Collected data
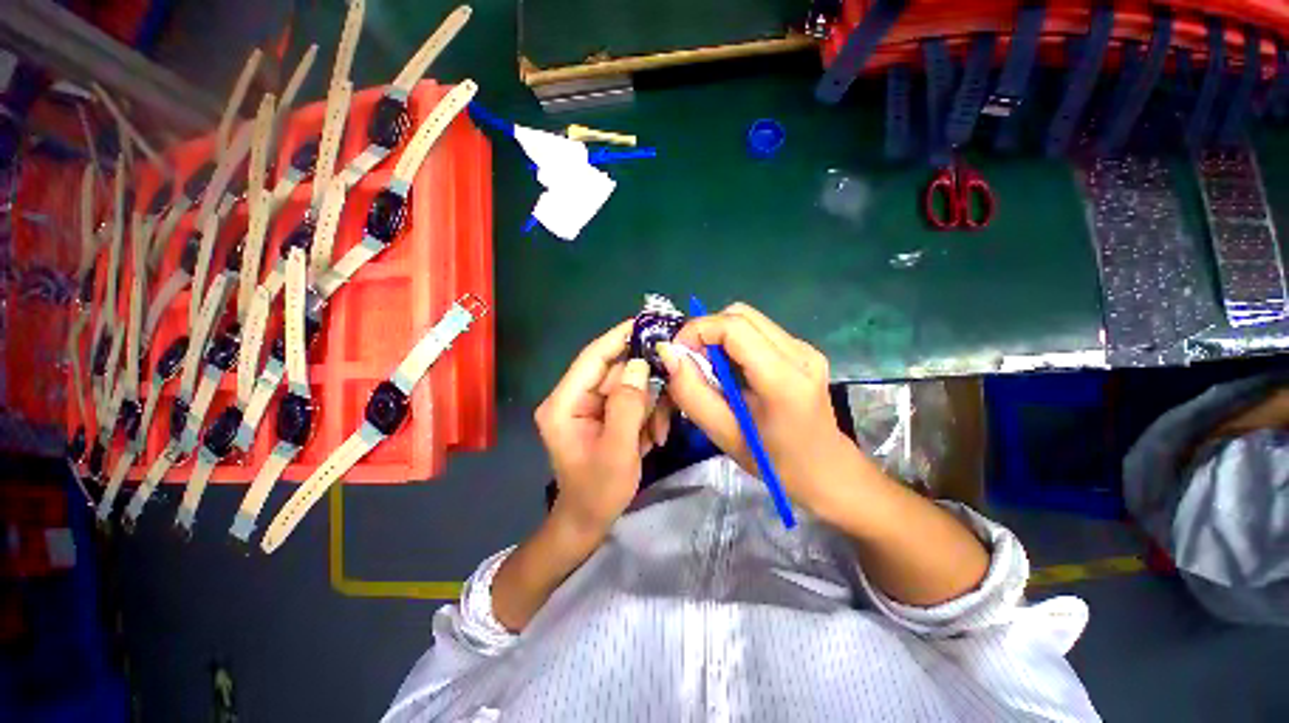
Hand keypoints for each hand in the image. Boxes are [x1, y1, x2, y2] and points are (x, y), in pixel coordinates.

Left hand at [534, 320, 657, 539]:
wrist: (588, 521)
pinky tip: (653, 436)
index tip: (647, 322)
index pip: (593, 357)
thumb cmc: (598, 491)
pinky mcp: (602, 415)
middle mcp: (573, 398)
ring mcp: (588, 407)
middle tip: (671, 387)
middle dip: (645, 382)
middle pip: (614, 371)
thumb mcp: (617, 450)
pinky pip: (629, 401)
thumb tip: (640, 365)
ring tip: (658, 431)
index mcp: (564, 403)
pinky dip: (646, 414)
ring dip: (649, 404)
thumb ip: (627, 405)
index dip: (619, 336)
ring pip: (626, 386)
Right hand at [658, 303, 855, 517]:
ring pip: (750, 319)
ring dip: (720, 335)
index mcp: (783, 379)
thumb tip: (669, 354)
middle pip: (741, 314)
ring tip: (710, 367)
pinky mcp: (804, 351)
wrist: (826, 471)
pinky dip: (735, 342)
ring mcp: (806, 349)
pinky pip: (760, 331)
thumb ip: (692, 393)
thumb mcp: (723, 434)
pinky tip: (732, 369)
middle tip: (691, 360)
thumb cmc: (773, 462)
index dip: (698, 330)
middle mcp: (800, 353)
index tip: (677, 353)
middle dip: (706, 330)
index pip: (734, 327)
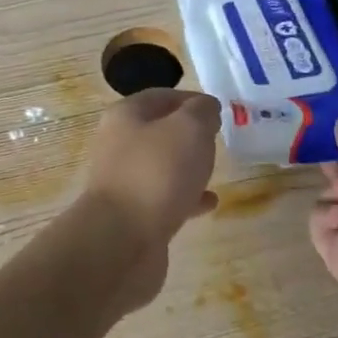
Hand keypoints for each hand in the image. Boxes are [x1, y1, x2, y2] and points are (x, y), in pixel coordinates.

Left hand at [79, 88, 221, 247]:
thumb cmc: (156, 173)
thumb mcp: (189, 129)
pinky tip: (209, 203)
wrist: (122, 240)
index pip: (161, 96)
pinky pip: (164, 198)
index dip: (190, 99)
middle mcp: (119, 145)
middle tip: (218, 139)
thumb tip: (205, 108)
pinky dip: (186, 198)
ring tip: (215, 169)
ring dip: (186, 166)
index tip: (218, 109)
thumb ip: (202, 112)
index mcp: (125, 116)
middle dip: (189, 134)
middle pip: (159, 131)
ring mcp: (124, 182)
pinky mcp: (133, 215)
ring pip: (161, 166)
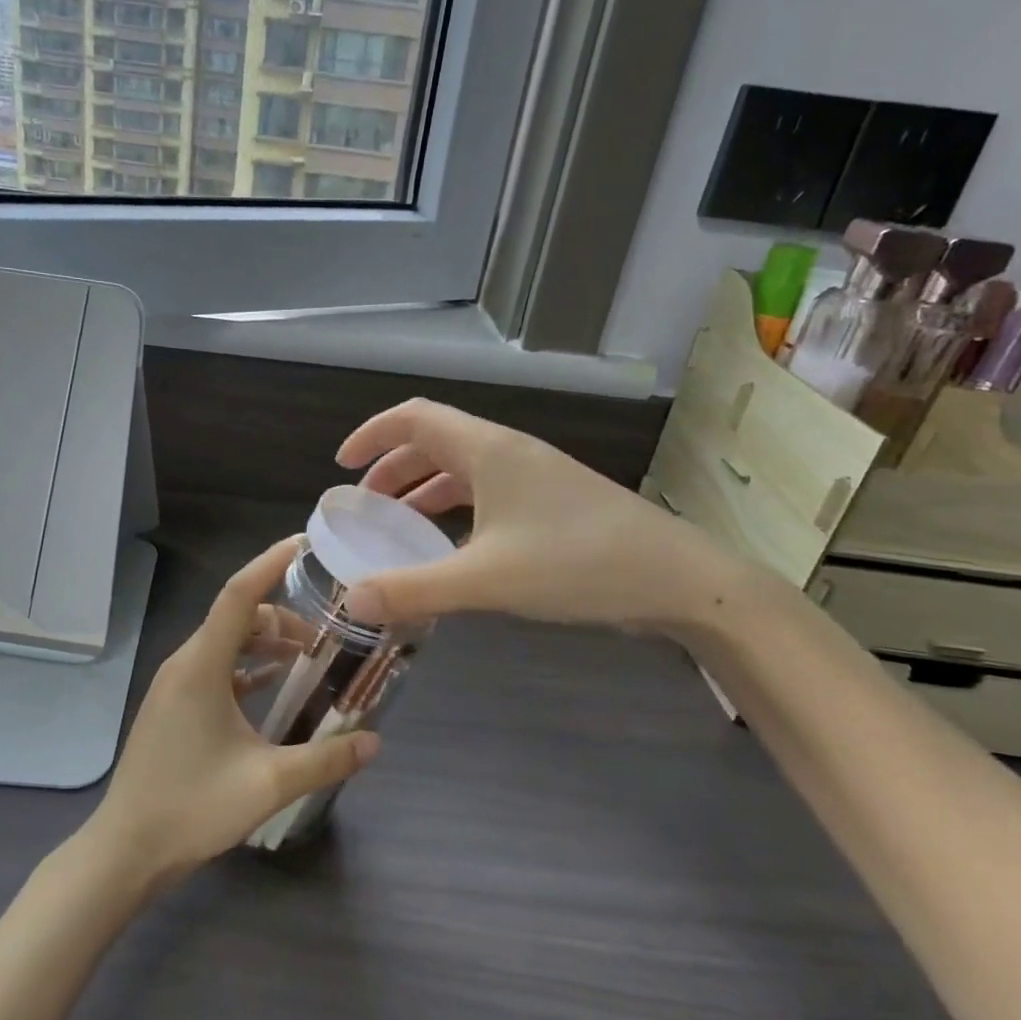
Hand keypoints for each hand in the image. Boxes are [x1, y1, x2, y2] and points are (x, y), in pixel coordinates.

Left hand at [84, 537, 378, 884]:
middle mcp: (185, 663)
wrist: (126, 849)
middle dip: (283, 615)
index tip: (305, 544)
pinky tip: (277, 684)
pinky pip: (217, 667)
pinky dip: (248, 665)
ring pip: (227, 642)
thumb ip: (325, 760)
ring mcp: (176, 684)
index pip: (238, 595)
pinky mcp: (175, 705)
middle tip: (329, 631)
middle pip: (238, 617)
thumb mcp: (267, 785)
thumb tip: (374, 742)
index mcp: (201, 666)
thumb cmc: (191, 808)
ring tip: (310, 656)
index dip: (271, 563)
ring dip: (266, 642)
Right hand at [336, 398, 743, 632]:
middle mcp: (508, 453)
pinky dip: (455, 512)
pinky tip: (451, 548)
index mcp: (488, 450)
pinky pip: (487, 495)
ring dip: (423, 491)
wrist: (679, 579)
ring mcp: (534, 477)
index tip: (341, 465)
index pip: (414, 418)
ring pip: (462, 470)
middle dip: (392, 469)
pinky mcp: (552, 503)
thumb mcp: (486, 579)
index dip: (372, 434)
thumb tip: (352, 601)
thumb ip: (414, 589)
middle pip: (435, 443)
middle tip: (364, 506)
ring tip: (398, 526)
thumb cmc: (577, 563)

- TRY IT
Give the entries above again, exactly as written and free of images.

- FINISHED EXERCISE
Hand keypoints for each hand in the image. Boxes are [x1, y1, x2, y2] and points are (x, y), in pixel coordinates.

Left hand at [534, 320, 657, 539]:
wrist: (588, 521)
pinky tip: (653, 436)
index tip: (647, 322)
index pip: (593, 357)
thumb cmc: (598, 491)
pinky mcp: (602, 415)
middle mcp: (573, 398)
ring mcp: (588, 407)
middle tip: (671, 387)
middle dip: (645, 382)
middle pip: (614, 371)
thumb mcp: (617, 450)
pinky pip: (629, 401)
thumb tip: (640, 365)
ring tip: (658, 431)
index mcp: (564, 403)
pinky dip: (646, 414)
ring dip: (649, 404)
thumb ip: (627, 405)
index dip: (619, 336)
ring pip: (626, 386)
Right hand at [658, 303, 855, 517]:
ring pip: (750, 319)
ring dip: (720, 335)
index mcp: (783, 379)
thumb tip: (669, 354)
middle pip: (741, 314)
ring tip: (710, 367)
pinky mcp: (804, 351)
wrist: (826, 471)
pinky dip: (735, 342)
ring mcp: (806, 349)
pinky pip: (760, 331)
thumb ip: (692, 393)
thumb mcp: (723, 434)
pinky tip: (732, 369)
middle tip: (691, 360)
thumb cmc: (773, 462)
index dip: (698, 330)
middle mcp: (800, 353)
index tip: (677, 353)
middle dip: (706, 330)
index pip: (734, 327)
Hand keypoints for each hand in the image. Boxes are [x1, y1, x2, y2] and points are (x, y), in pixel coordinates.

Left hand at [79, 88, 221, 247]:
thumb cmc: (156, 173)
thumb mcp: (189, 129)
pinky tip: (209, 203)
wrist: (122, 240)
index pip: (161, 96)
pinky pip: (164, 198)
index dip: (190, 99)
middle mcp: (119, 145)
middle tip: (218, 139)
thumb tip: (205, 108)
pinky dip: (186, 198)
ring tip: (215, 169)
ring dip: (186, 166)
index tip: (218, 109)
thumb ip: (202, 112)
index mcp: (125, 116)
middle dip: (189, 134)
middle pip: (159, 131)
ring mcp: (124, 182)
pinky mcp: (133, 215)
ring pip: (161, 166)
Hand keypoints for each hand in the image. Boxes are [x1, y1, x2, y2] and points are (x, y), in pixel coordinates.

Left hand at [84, 537, 378, 884]:
middle mcp: (185, 663)
wrist: (126, 849)
middle dip: (283, 615)
index tip: (305, 544)
pinky tip: (277, 684)
pinky pip: (217, 667)
pinky dip: (248, 665)
ring pip: (227, 642)
thumb ip: (325, 760)
ring mcp: (176, 684)
index pip: (238, 595)
pinky mcp: (175, 705)
middle tip: (329, 631)
middle pip: (238, 617)
thumb mcp: (267, 785)
thumb tip: (374, 742)
index mcp: (201, 666)
thumb cmc: (191, 808)
ring tip: (310, 656)
index dip: (271, 563)
ring dip: (266, 642)
Right hand at [336, 398, 743, 632]:
middle mcp: (508, 453)
pinky dip: (455, 512)
pinky tip: (451, 548)
index mcp: (488, 450)
pinky pip: (487, 495)
ring dip: (423, 491)
wrist: (679, 579)
ring mcp: (534, 477)
index tip: (341, 465)
index pip: (414, 418)
ring pip: (462, 470)
middle dip: (392, 469)
pinky mcp: (552, 503)
thumb mcp: (486, 579)
index dip: (372, 434)
thumb tip: (352, 601)
thumb ip: (414, 589)
middle pip: (435, 443)
middle tip: (364, 506)
ring tip: (398, 526)
thumb cmc: (577, 563)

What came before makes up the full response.